Barbara, he thought, mind shooting off in that direction. She was behind this. First him and Evie, now Kit . . .

“Grif!”

He realized it was the fourth time Marin had said his name. He shook his head. “What?”

“I got a hold of the county official in charge of the fraud investigation this morning and convinced him to let me speak to the new health services director. Grif, I asked her about Gina Alessi. She’s been living at Sunset the whole time. Years. Room 330. Suffers from Alzheimer’s. No family. They say that the staffing change has been especially hard on her these past few days.”

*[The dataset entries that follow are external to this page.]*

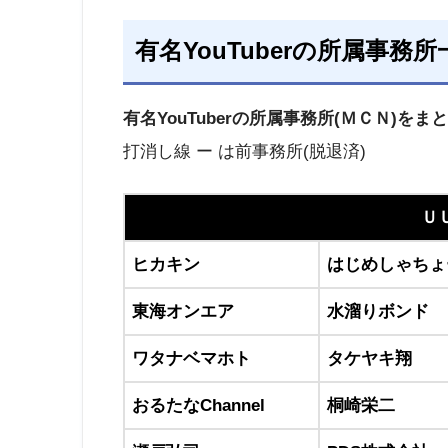
有名YouTuberの所属事務
有名YouTuberの所属事務所(ＭＣＮ)を
打消し線 ー は前事務所(脱退済)
Ｕ
ヒカキン
はじめしゃちょ
東海オンエア
水溜りボンド
ワタナベマホト
タケヤキ翔
おるたなChannel
桐崎栄二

“But Gina Alessi is dead,” he began, but in the back of his mind he heard, She wants it all.

She . . . a woman who had a knack for hiding in plain sight. “Barbara,” he whispered.

“What?” Marin said, before an exasperated sigh came over the line. “No. Grif, that’s what I’m trying to say. The woman in room 330 isn’t Gina Alessi or Barbara McCoy.” She hesitated, and Grif felt himself go dizzy in the wide silence. “She says that her name is Evelyn Shaw.”